Adamın gözbebekleri uzun müddet sonra küçüldü ve ekrandaki görüntüye odaklandı. Televizyondan gelen çınlama sesi kulaklardan girerek beyindeki tüm yağları parçalıyordu. Ekrandaki adamın hareketsizliği ve kendinden emin, sinirli bakışları adamı tedirgin ediyordu. Uyuduğunu ve rüyada olduğunu düşündü. Uzun zamandır televizyondan başka yöne dönmeyen başını sağa sola çevirdi etrafına baktı. Boynundan kütürdeme sesleri geldi. Kütürdemeyle birlikte boynunda oluşan sızı ona rüyada olmadığını göstermiş oldu. Tekrar ekrana döndü. Beynine yayılan çınlama hafiften bir tedirginlik veriyordu vücuduna. Hissettiği tedirginlikle oturduğu koltuktan kalkmaya karar verdi. Kollarıyla sanki karşıdaki bir şeye ulaşmaya çalışıyormuş gibi hareketler yapmaya başladı ama önünde duran göbeği, bulunduğu koltuktan kalkmıyordu. Birkaç kere daha aynı anlamsız hareketi yaptı fakat nefes nefese kalmak dışında bir işe yaramadı.

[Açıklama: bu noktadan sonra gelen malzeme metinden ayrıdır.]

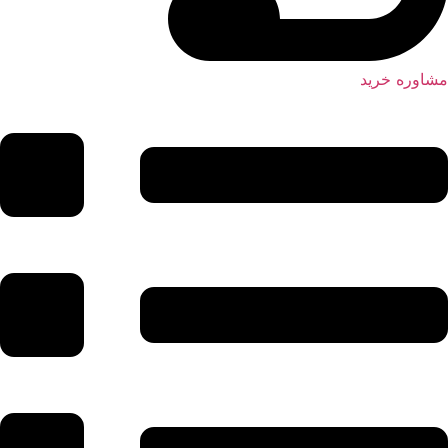
مشاوره خرید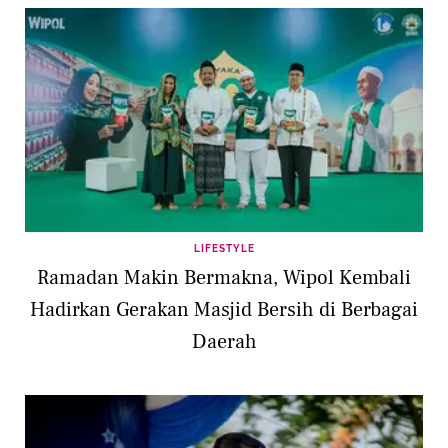
LIFESTYLE
Ramadan Makin Bermakna, Wipol Kembali
Hadirkan Gerakan Masjid Bersih di Berbagai
Daerah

Ekrandaki adam onu seyredenin yaptığı hareketleri görmüş gibi elindeki kumandayı kaldırarak adama doğru tutmaya başladı. Bunu yaparken gözlerini adamın gözlerinden bir an bile ayırmamıştı. Adamın vücudunu baştan aşağı bir korku sardı. Çakılı kaldığı koltukta kendisini kurtaracak bir şey aradı, o anda sanki ne yapacağını biliyormuş gibi eline kumandayı aldı, ekrana doğrulttu. Silahlarını çekmiş iki savaşçı gibi birbirlerine bakıyorlardı. Adam son bir hamle ile kanalı değiştirmek için her zaman kullandığı tuşa bastı. Bu filmin sona ermesini istiyordu. Televizyondan hafif bir cızırtı duyuldu. Ekrandaki görüntü ilk önce karıncalarla doldu sonra tekrar çizgi halini aldı. Adam kâbustan kurtulduğunu düşünerek derin bir nefes aldı. Alnındaki teri sildi. Kolunu aynı dayanağa koydu. Arkasına yaslandı. Her zamanki oturuş şeklini aldı. Hızlı hızlı atan kalbini ve nefeslerini kontrol etmeye çalışıyordu ki çizgiler tekrar aynı resme dönüştü. Ekrandaki adam kumandayı hâlâ silah gibi tutuyor ve nefret içinde yüzen bakışlarını adamdan ayırmıyordu. Adam kumandayı tekrar doğrulttu fakat bu sefer ekrandaki önce davranarak en üstteki kırmızı tuşa bastı.
Polisler kapıyı kırıp eve girdiklerinde adam ölmüştü. Elindeki kumandayı sıkıca tutuyordu. Başparmağı kırmızı, kapama tuşundaydı.